The dataset has a global coverage in geographic and climate space (Fig. 2, also Díaz et al.9 Extended Data Fig. 1), however with known gaps9,10,11. The numbers of species characterized per trait are similar to the TRY Database version 5, published in 201911. This indicates the efficiency of data collection and curation for the Global Spectrum Dataset. All species mean trait values (Table 2) are within the ranges published in Kattge et al.10. Histograms of trait frequency distributions are provided in Fig. 3. The coverage of species per trait with respect to woodiness is presented in Fig. 4. The dataset has so far been used in Díaz et al.9, where the data show a high internal consistency in bi- and multivariate analyses: known bivariate relationships were well reproduced (Díaz et al.9 Extended Data Figs. 3 and 4) and individual species were located in the first axes of the principal component analysis in positions expected from general knowledge about these species (Díaz et al.9 Fig. 2).

## Usage Notes

In case the dataset is used in publications, both this paper and Díaz et al.9 should be cited.

The six quantitative traits compiled here (plus LDMC) are among the best-covered quantitative traits in the TRY database. However, as is typical for these kinds of observational data, the numbers of records per species are unevenly distributed: few species mean trait values are based on a large number of records, while a large fraction of the species mean estimates is based on only a few or a single trait record(s) (see difference between mean and median number of trait records per species and trait in Table 2, the number of trait records per species mean is also indicated in the dataset file ‘Species_mean_traits.xlsx’).
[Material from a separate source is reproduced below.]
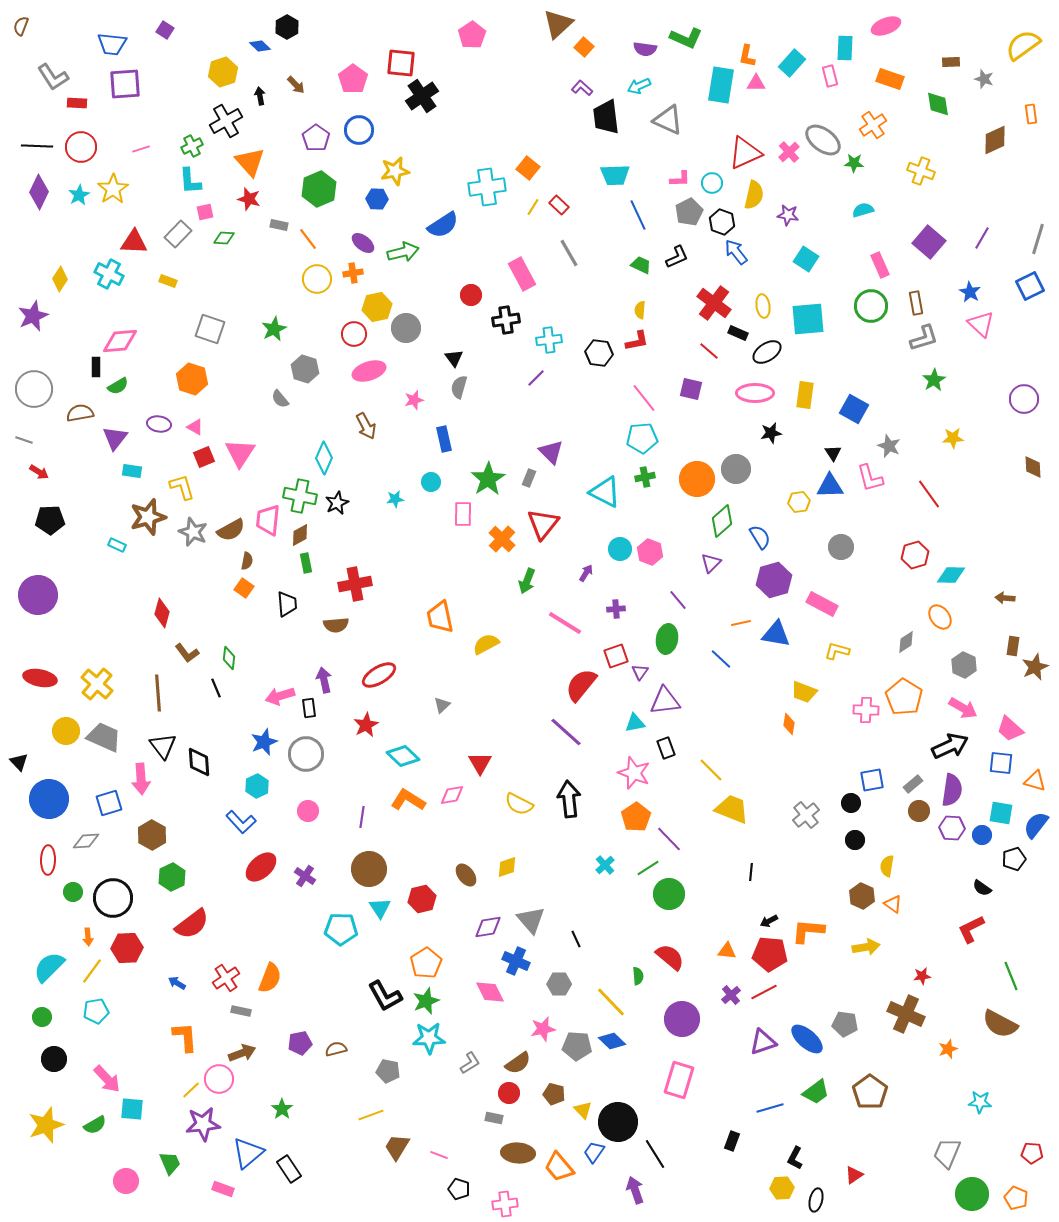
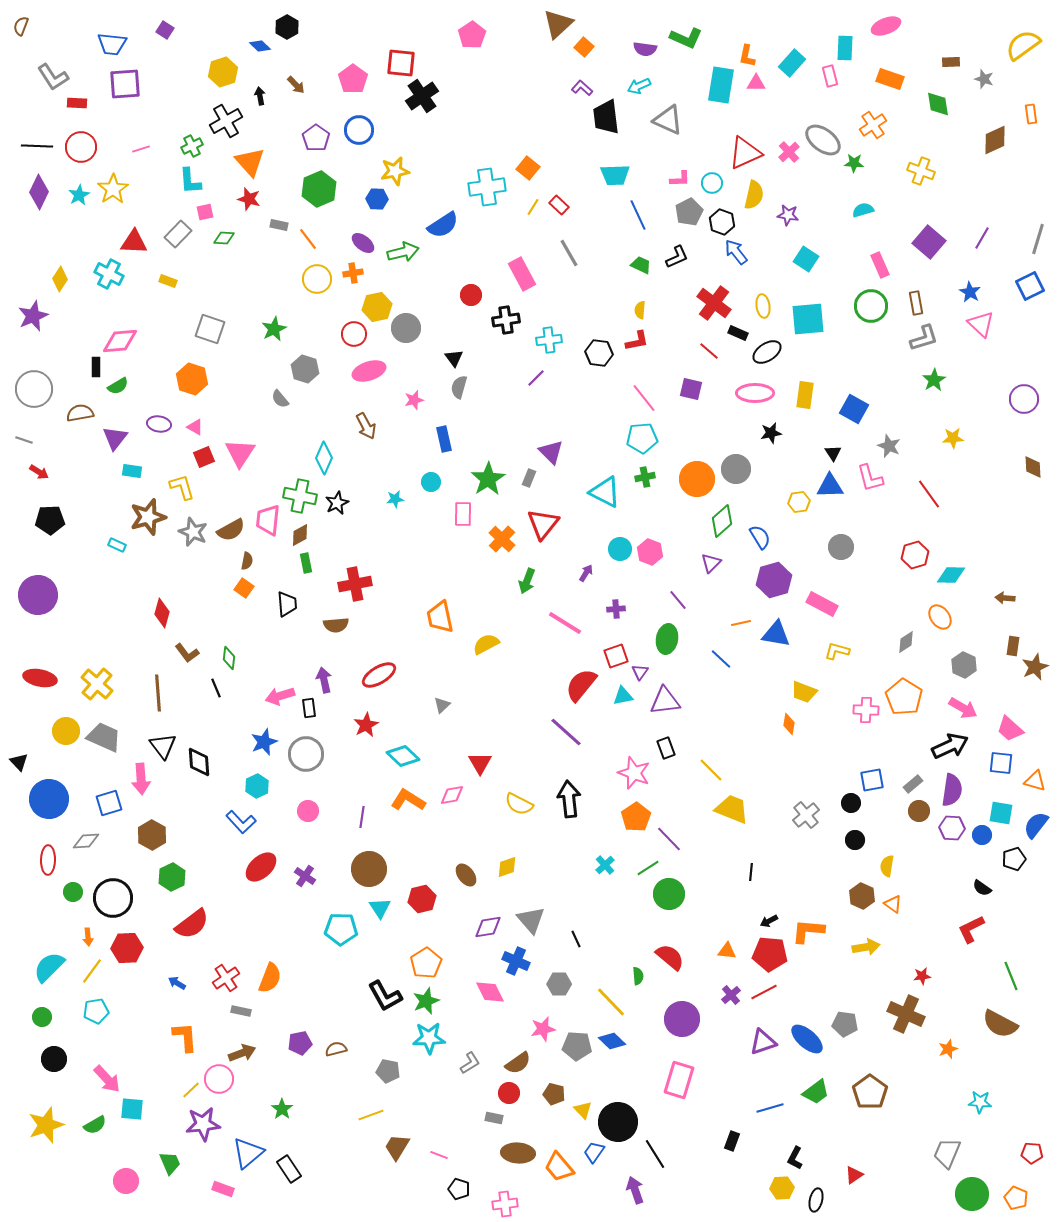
cyan triangle at (635, 723): moved 12 px left, 27 px up
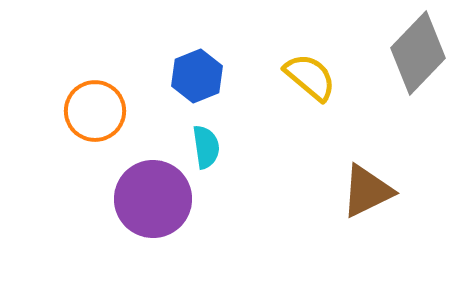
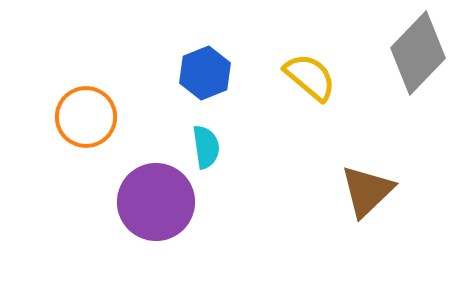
blue hexagon: moved 8 px right, 3 px up
orange circle: moved 9 px left, 6 px down
brown triangle: rotated 18 degrees counterclockwise
purple circle: moved 3 px right, 3 px down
The representativeness of these mean values should be taken with caution, because the trait measurements have to be treated as samples from the variation of traits within species, which – for some traits – can be substantial10. However, as mentioned above, one trait record is often based on several trait measurements on characteristic individuals and therefore represents a species per site-specific mean value. In the context of large-scale analyses the variation within species has been shown to be considerably smaller than the variation between species10.